I felt comfortable around computers, but this AS/400 thing was completely different, and I soon realized what that would mean. As I interviewed software companies and talked with AS/400 users, I quickly learned that it was not a “normal” computer, at least compared to what a twenty-something videogame enthusiast was familiar with at the time.
But what really stood out to me was that AS/400 users absolutely loved the machine. That was probably the most surprising thing for me: How utterly devoted AS/400 users were to this computer platform. The AS/400 was, at its core, a business machine. It didn’t have flashy graphics or any of the other things that I would associate with a computer that I would want to own. But people loved it for other reasons.
I quickly learned that the personification of this great machine that nobody outside of the business computing world had ever heard of was a guy named Dr. Frank. And if you wanted to hear Dr. Frank speak – and if you were a true devotee to the platform, then you really had to hear him speak, to get the gospel straight from the source, so to speak – then you had to go to something called COMMON.
What was great about Dr. Frank was that he could explain, using understandable terms, why IBM did something some way, and why the other server makers were doing it wrong (and sometimes why IBM was doing it wrong, too). It was especially fun to hear Dr. Frank talk about IBM’s competitors. He understood why the AS/400 users loved the machine so much, and he gave them more of what they wanted.
I never expected to hear grown men express such adoration for a machine. They took great pride in the fact that they ran an AS/400 in their shop, and that it was light years ahead of what their competitors were using, probably a Windows plaything or a “Eunuchs.” The AS/400 was secure, self-sustaining, and waterproof. You couldn’t kill it if you tried. It was literally the Chuck Norris of business machines.
These tales (some of which were tall, some of which were true) made for fun stories, and helped to break up the monotony of endless product announcements (including the dreaded change management story I put off until the afternoon deadline). As the months turned into years and the name kept changing, one thing never did: total loyalty to the platform by its users.

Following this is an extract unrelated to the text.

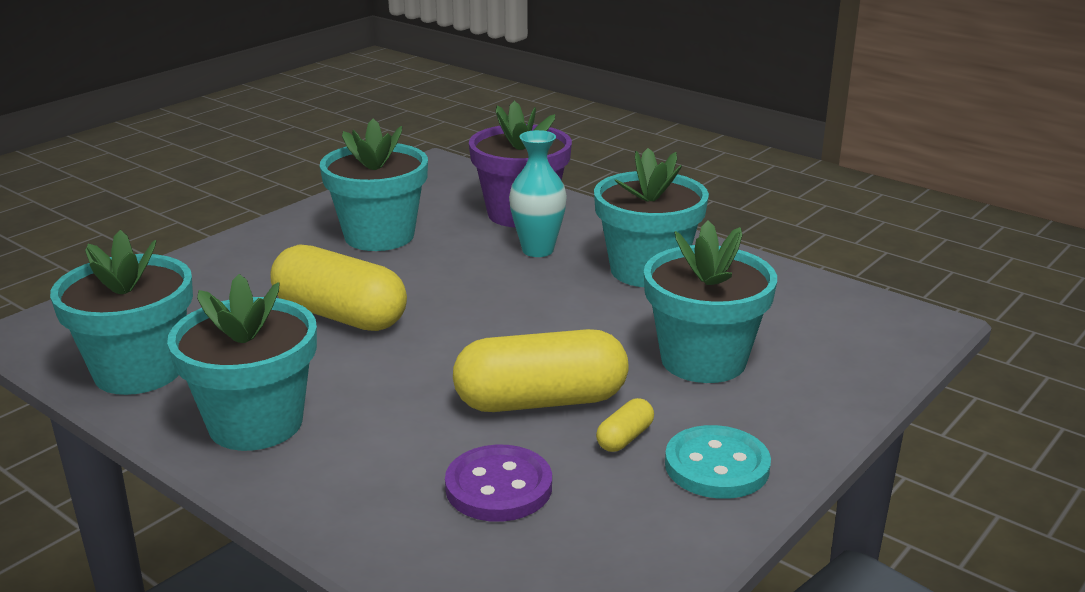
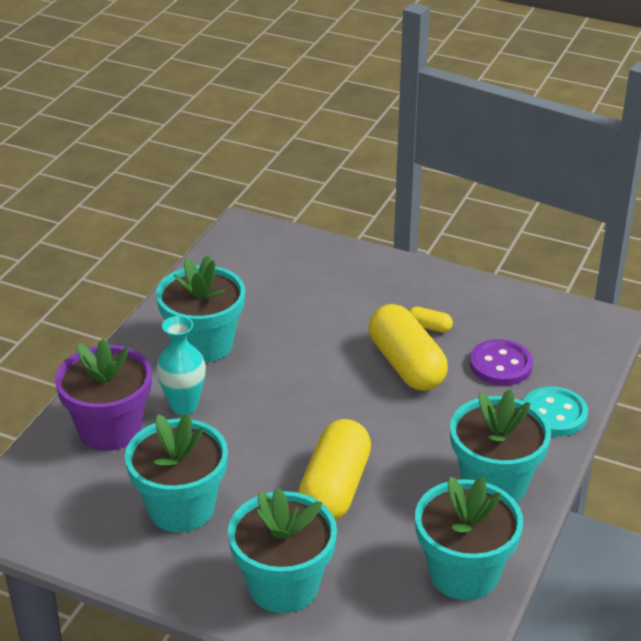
camera: 105 degrees left, 10 degrees up
(703, 360) = (327, 307): turquoise flower pot -> turquoise flower pot (283, 586)
(717, 466) = (439, 292): turquoise button -> turquoise button (554, 414)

When I first joined the AS/400 community back in 1999, the machine already seemed like it had been around for a long time. The fact that it’s celebrating its 35th birthday today – quite a bit more if you count the precursor machines, the S/3x line – and that I am still writing about it and the community of users and vendors who make it go here at IT Jungle, is both improbable and very cool.

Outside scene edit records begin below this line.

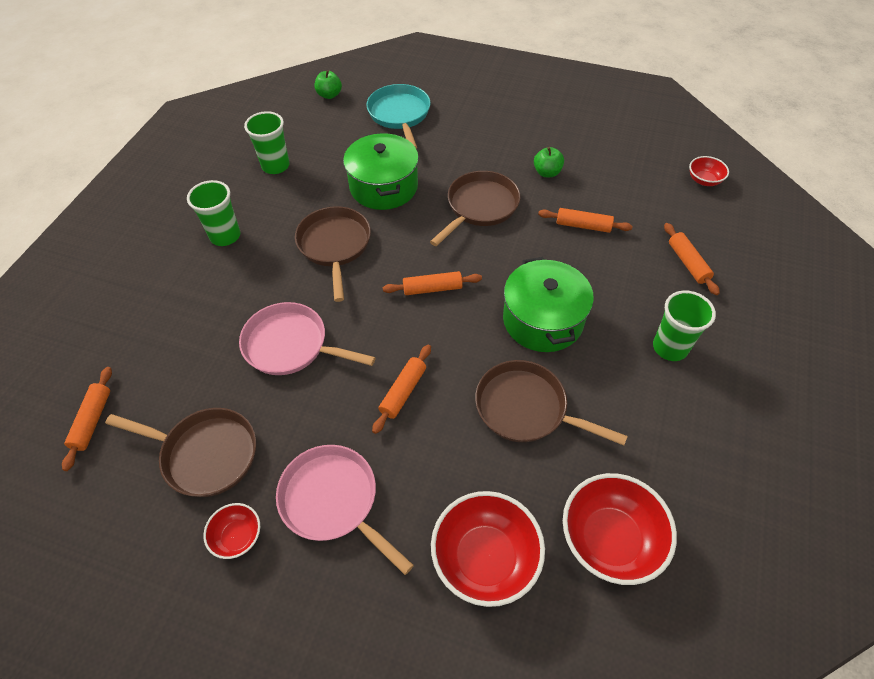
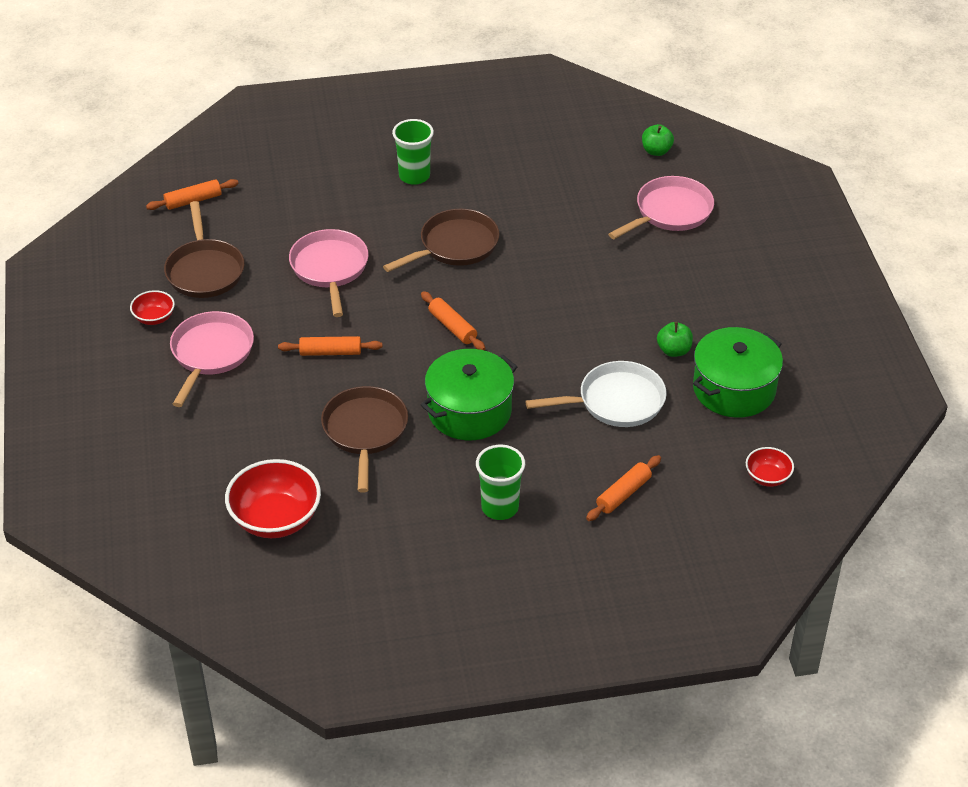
camera: 60 degrees right, 10 degrees down
(275, 166) = (523, 164): green cup -> none
(384, 186) = (555, 244): green pot -> green pot (734, 389)
(400, 115) = (670, 212): turquoise pan -> pink pan
(479, 207) = (581, 320): brown pan -> none
(485, 558) = (217, 453): red bowl -> none
(583, 226) = (615, 401): orange rolling pin -> white pan

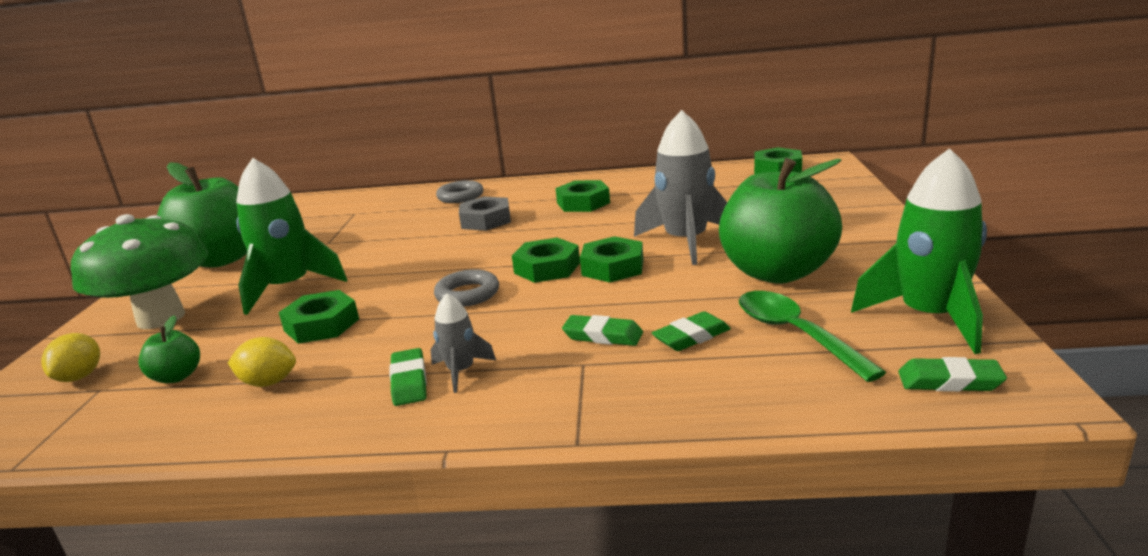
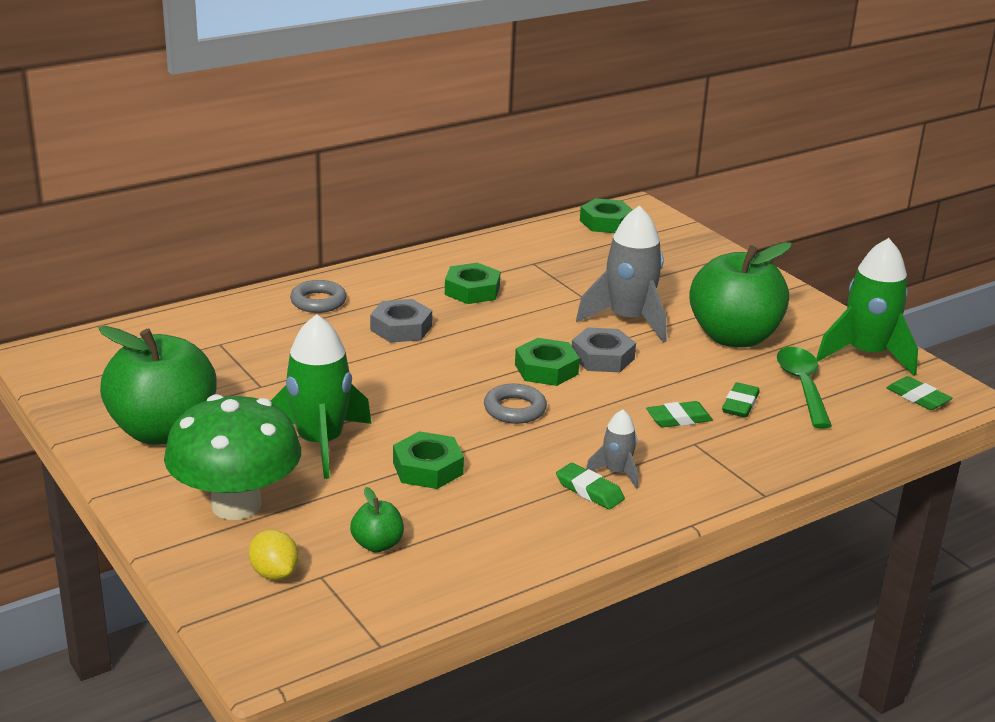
camera: 40 degrees left, 5 degrees up
(268, 382) = (474, 524): yellow lemon -> none
(612, 267) = (602, 357): green nut -> grey nut
(795, 334) = (802, 386): green spoon -> green spoon turned 60 degrees clockwise
(949, 381) = (918, 397): green eraser -> green eraser turned 75 degrees clockwise

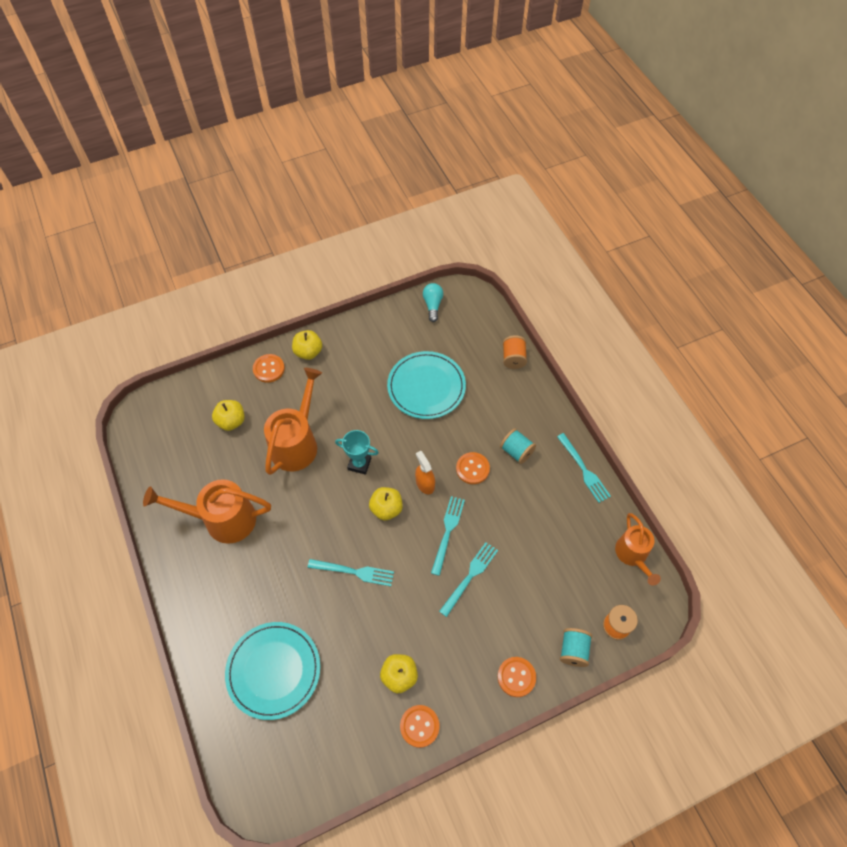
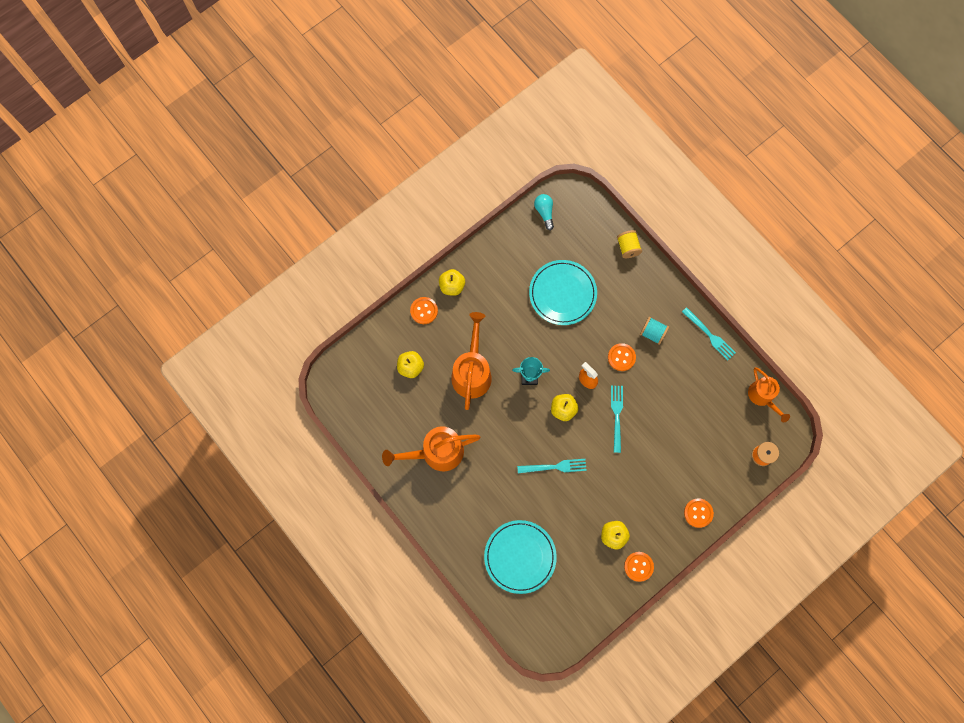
camera: 15 degrees left, 15 degrees up
(470, 576) = (644, 447): turquoise fork -> none
(513, 358) = (628, 247): orange spool -> yellow spool
(573, 650) = (734, 482): turquoise spool -> none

I’m honored to be associated with such a no-nonsense business machine, and glad that the AS/400 community has continued to read my stories about it. Members of the community often talk about how the machine has paid their mortgages or put their kids through college, and if things keep going the way they have, I’ll be able to say the same thing.
While the IBM i ecosystem has shrunk over the years, it’s retained a vital core of diehard supporters who refuse to give follow the herd by adopting a “standards-based computer” and instead continue to reap the practical benefits that the midrange machine continues to offer – simplicity, reliability, and efficiency.

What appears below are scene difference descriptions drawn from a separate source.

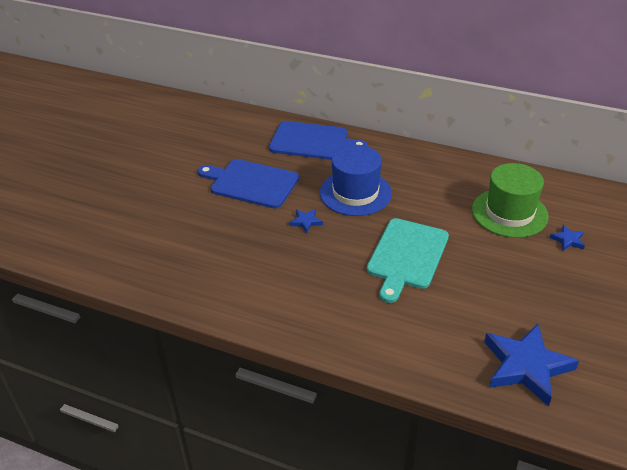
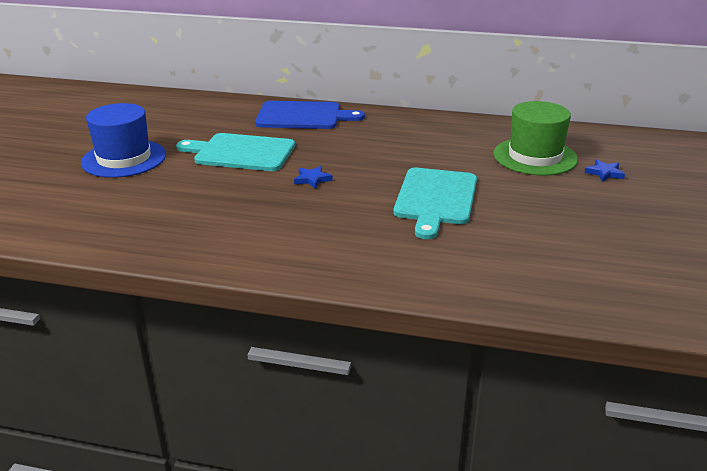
camera: 10 degrees left, 10 degrees down
(251, 183) = (241, 153): blue cutting board -> turquoise cutting board
(355, 193) = (362, 152): blue hat -> blue hat (124, 158)
(526, 366) = (602, 280): blue star -> none

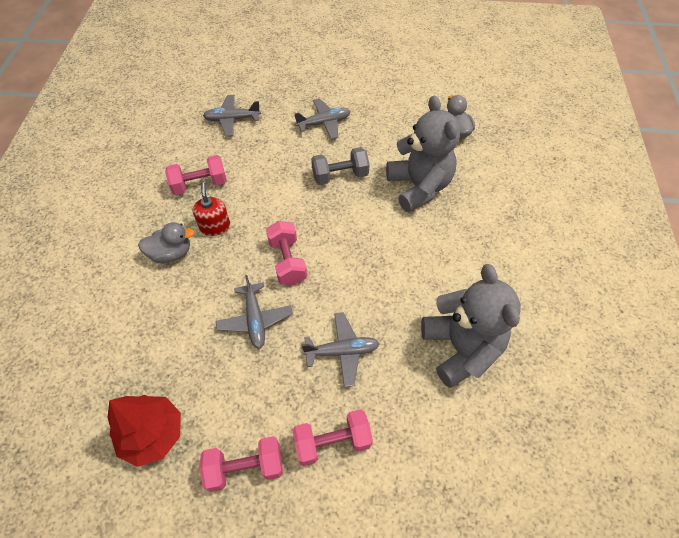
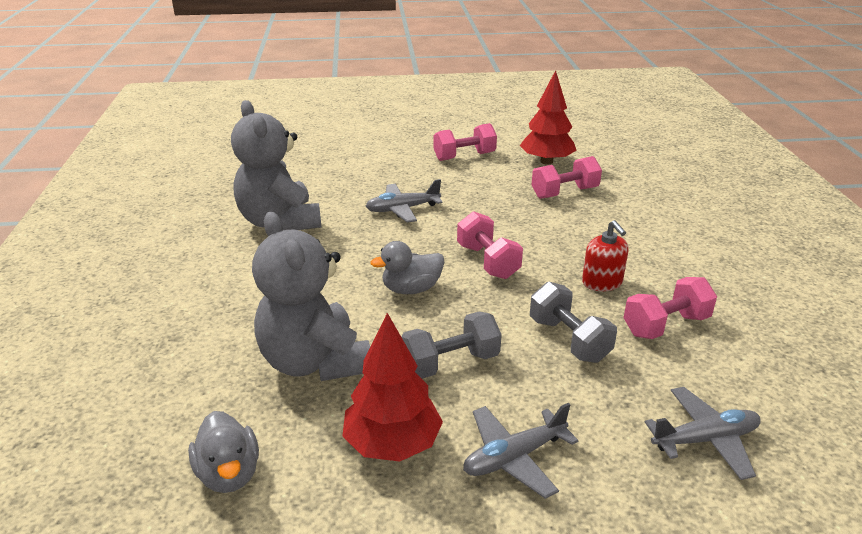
camera: 170 degrees right, 25 degrees down
(171, 253) = (633, 254): grey duck -> grey duck (411, 289)
(255, 319) = (500, 219): grey plane -> none
(265, 182) = (569, 340): none -> grey dumbbell
(332, 442) = (399, 170): pink dumbbell -> pink dumbbell (564, 193)
(379, 136) = (392, 443): none -> red tree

I’ve come to recognize those as Midwestern values that stand out in a world full of fakers, frauds, and blind followers. They’ve paid dividends in helping me to sort hype from reality as I have embarked on a second job writing about big data, advanced analytics, and AI at Datanami.
But more importantly, I’ve recognized that those values have applicability beyond the realm of technology and business computing. They’re evergreen values that help in life, too, and that’s the number one thing I’ve learned from writing about this legendary machine for the past 24 years.